You can look at an object like a table and see its definitions in space. To some extent you are too close to psychological events to perceive them in the same fashion, of course, yet usual experience seems to have a starting point and a conclusion. Instead, experienced events usually involve only surface perceptions. You observe a table’s surface as smooth and solid, even though you realize it is composed of atoms and molecules full of motion.
[... 5 paragraphs ...]
Obviously there are objects of all sizes, durability, and weight. There are private objects and public ones. There are also “vast psychological objects,” then, sweeping mass events, for example, in which whole countries might be involved.
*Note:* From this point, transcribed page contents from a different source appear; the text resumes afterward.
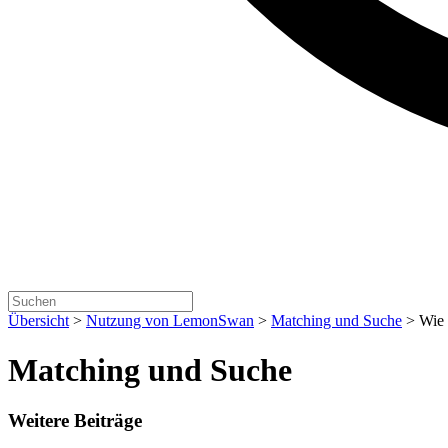
Übersicht
>
Nutzung von LemonSwan
>
Matching und Suche
>
Wie 
Matching und Suche
Weitere Beiträge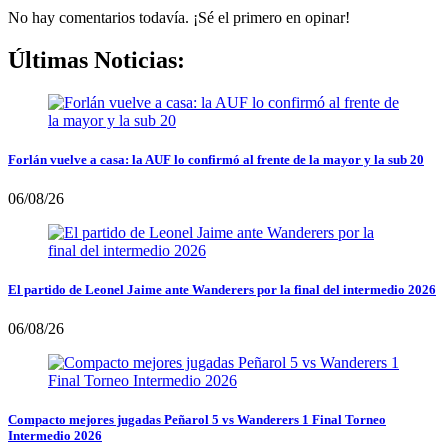
No hay comentarios todavía. ¡Sé el primero en opinar!
Últimas Noticias:
Forlán vuelve a casa: la AUF lo confirmó al frente de la mayor y la sub 20
06/08/26
El partido de Leonel Jaime ante Wanderers por la final del intermedio 2026
06/08/26
Compacto mejores jugadas Peñarol 5 vs Wanderers 1 Final Torneo
Intermedio 2026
There are also mass natural events of varying degrees, as say, the flooding of large areas. Such events involve psychological configurations on the part of all those involved, so that the inner individual patterns of those lives touched by each such event have in one way or another a common purpose that at the same time serves the overall reality on a natural planetary basis. In order to endure, the planet itself must be involved in constant change and instability. I know it is difficult to comprehend, but every object that you perceive — grass or rock or stone — even ocean waves or clouds — any physical phenomenon — has its own invisible consciousness, its own intent and emotional coloration. Each is also endowed with patterns toward growth and fulfillment — not at the expense of the rest of nature, but to the contrary, so that every other element of nature may also be completed (all with much emphasis).